Tool Context Usage (output + input tokens)
━━━━━━━━━━━━━━━━━━━━━━━━━━━━━━━━━━━━━━━━━━━━━━━━━━━━━━━━━━━━━━━━━━━━━━
read ███████████████████████████████████ 28.2K 25.6% (50 calls)
edit ████████████████████████▌ 19.7K 17.9% (45 calls)
websearch ██████████████████ 14.4K 13.1% (3 calls)
bash (git) ██████████▌ 8.4K 7.6% (35 calls)
bash (pnpm) ████████▌ 6.8K 6.2% (31 calls)
task ███████▌ 6.0K 5.4% (5 calls)
bash (tuistory) ██████▌ 5.3K 4.8% (46 calls)
grep █████ 4.2K 3.8% (17 calls)Biggest individual calls
Which specific tool invocations used the most context? Labels show the command, file path, URL, or description so you know exactly what happened.
Biggest Individual Tool Calls
━━━━━━━━━━━━━━━━━━━━━━━━━━━━━━━━━━━━━━━━━━━━━━━━━━━━━━━━━━━━━━━━━━━━━━
websearch: pnpm onlyBuiltDependencies postinstall blocked global … ████████████████████ 5.8K 19.2%
websearch: pnpm dlx pnpm install global postinstall scripts disab… ████████████████ 4.7K 15.4%
websearch: bunx bun install global postinstall lifecycle scripts … █████████████ 3.9K 12.7%
read: .../cli/src/opencode.ts ███████████ 3.3K 10.7%
bash: git diff -- ':!pnpm-lock.yaml' ██████████ 2.9K 9.5%Slowest individual calls
Which tool calls took the most wall-clock time?
Slowest Individual Tool Calls
━━━━━━━━━━━━━━━━━━━━━━━━━━━━━━━━━━━━━━━━━━━━━━━━━━━━━━━━━━━━━━━━━━━━━━
task: Oracle re-review after fixes ████████████████████ 6.1m 32.5%
task: Oracle review pinned opencode █████████████████▌ 5.4m 28.9%
task: Oracle review bundled opencode ████████████████▌ 5.1m 27.1%
task: Explore opencode binary resolution ██▌ 45.5s 4.0%
googlesearch: does bunx or bun install -g disable… █▌ 31.9s 2.8%Use cases
Optimize tools to reduce context usage
Tool outputs are usually 60-70% of total context. A single curl or webfetch call can burn 50K+ chars. Use contextanalyzer to find which tools are the biggest offenders, then:
- Replace large file reads with targeted
grepor partial reads - Avoid fetching full web pages when you only need a section
- Reduce bash output verbosity by filtering or piping through
head/tail - Split large skill files so only relevant content is loaded
Optimize tools to reduce session time
Subagent task calls and network operations dominate wall-clock time.

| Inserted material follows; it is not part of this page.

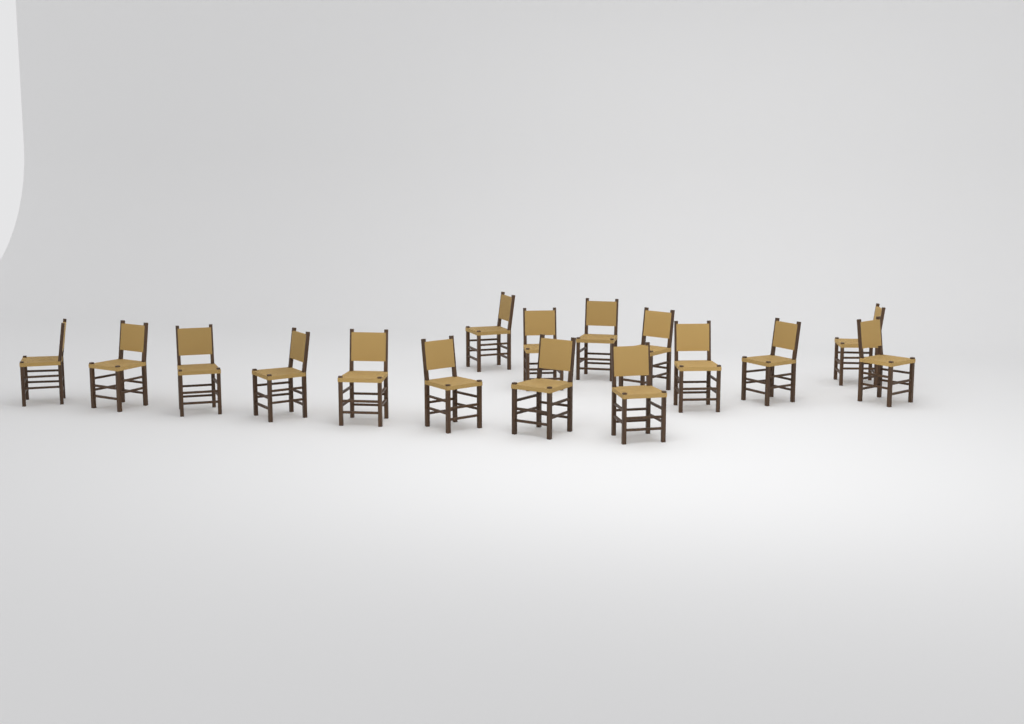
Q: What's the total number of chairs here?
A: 16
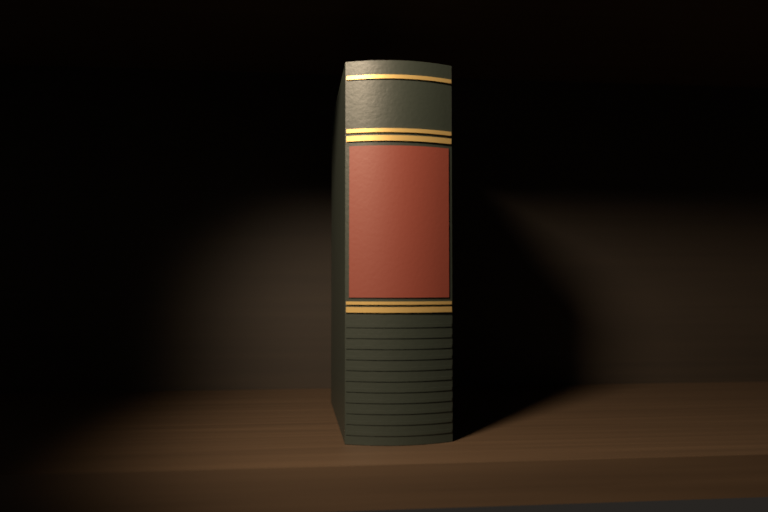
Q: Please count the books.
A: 1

Identify the slowest calls, then:
- Parallelize independent tasks instead of running them sequentially
- Cache results that don't change between runs
- Use faster alternatives (e.g.
grepinstead of full file reads)
Understand cache efficiency
The per-step token table (with --steps) shows how cache hit rates evolve. Low cache rates mean the model re-reads content on every step. High rates (95-100%) mean prompt caching is working well.
Compare sessions
Run contextanalyzer with --json on multiple sessions and compare the outputs to track how prompt engineering or tool configuration changes affect token usage over time.

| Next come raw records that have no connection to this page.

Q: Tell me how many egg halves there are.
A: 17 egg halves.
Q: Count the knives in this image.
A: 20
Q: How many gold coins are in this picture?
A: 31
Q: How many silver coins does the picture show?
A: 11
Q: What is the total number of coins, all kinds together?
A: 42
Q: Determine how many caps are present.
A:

contextanalyzer ses_before --json > before.json
contextanalyzer ses_after --json > after.json
diff <(jq '.contextBreakdown' before.json) <(jq '.contextBreakdown' after.json)Options
| Flag | Description |
|---|---|
| [sessionId] | Session ID to analyze (interactive picker if omitted) |
| --cwd <path> | Working directory for opencode server |
| --top <n> | Max items in grouped histograms (default: 15) |
| --steps | Show per-step token breakdown table |
| --json | Output raw analysis as JSON |
How context is measured
The session overview shows exact token counts from the OpenCode API. AssistantMessage.tokens is a context window snapshot at each turn (not incremental). contextanalyzer reads the last assistant message's snapshot to get the current context size. Total prompt tokens = input + cache.read + cache.write, where input represents only non-cached tokens.

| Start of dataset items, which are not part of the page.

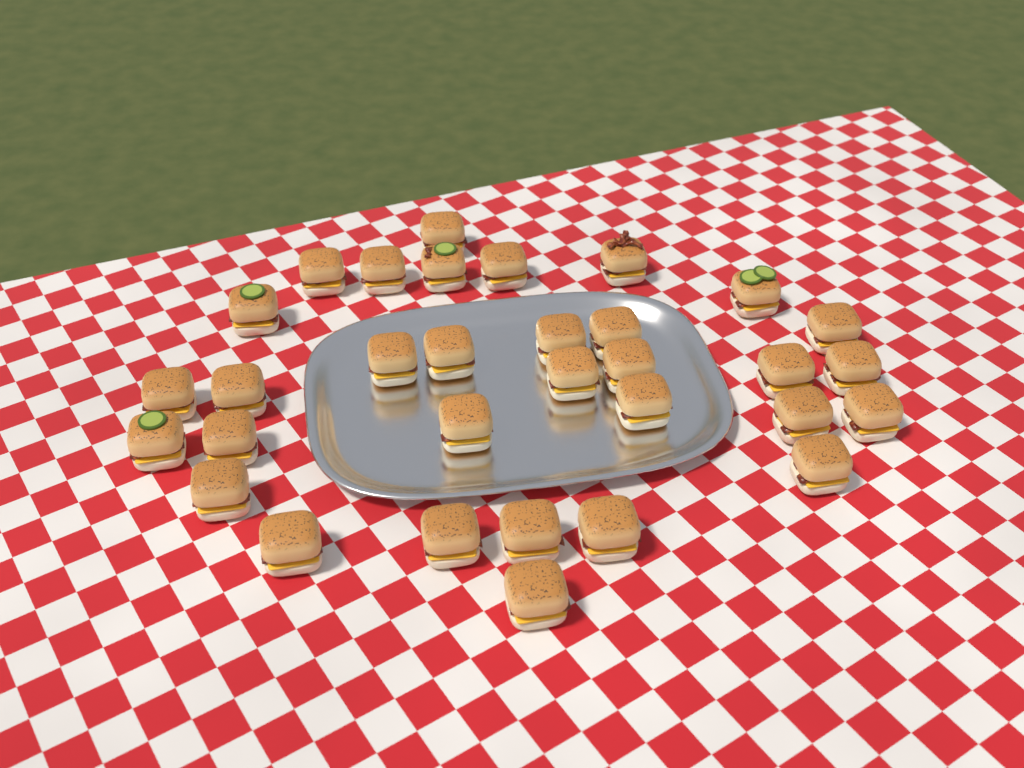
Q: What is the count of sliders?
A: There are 32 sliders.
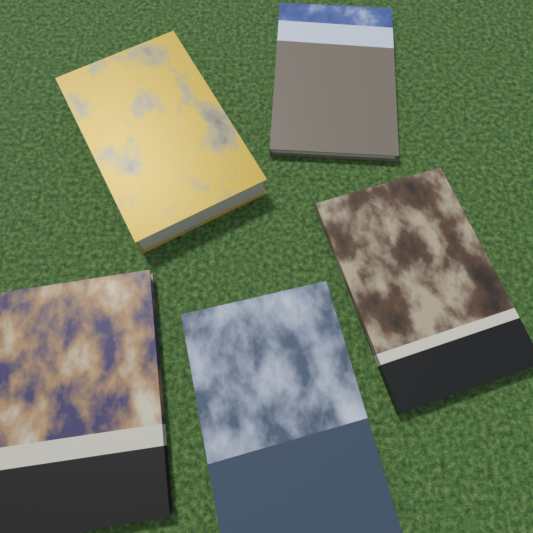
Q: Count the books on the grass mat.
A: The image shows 5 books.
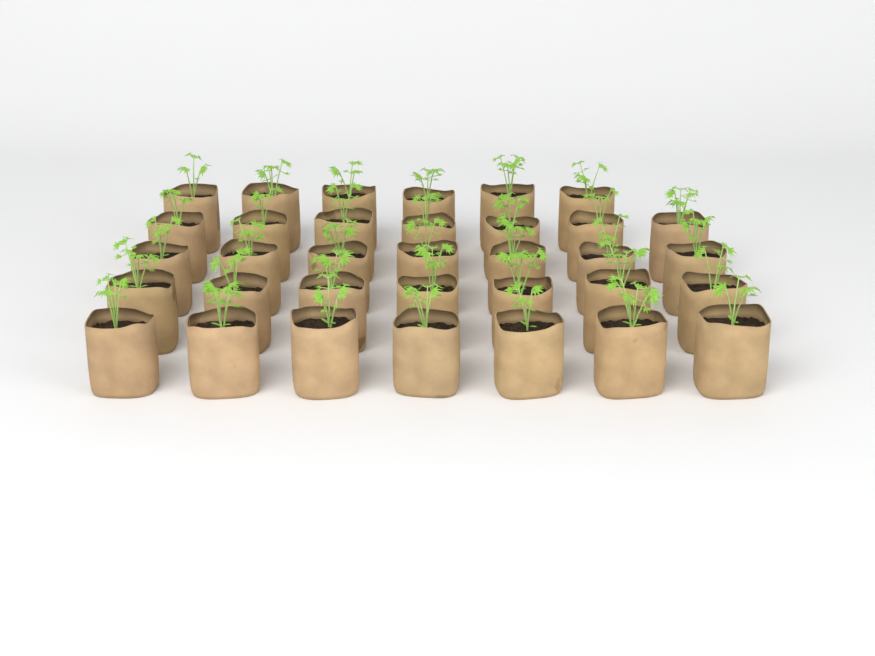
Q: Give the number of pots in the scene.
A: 34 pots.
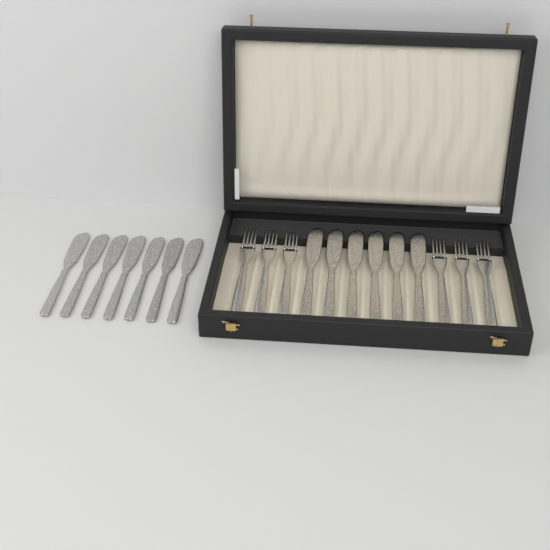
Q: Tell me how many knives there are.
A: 13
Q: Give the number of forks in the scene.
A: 6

Cost is the exception: it is incremental per-message, so it is summed across all assistant messages for the session total.
The context breakdown and tool histograms estimate token contribution by measuring character length of tool inputs and outputs (~4 chars per token). This is a rough approximation for comparing relative sizes, not an exact count.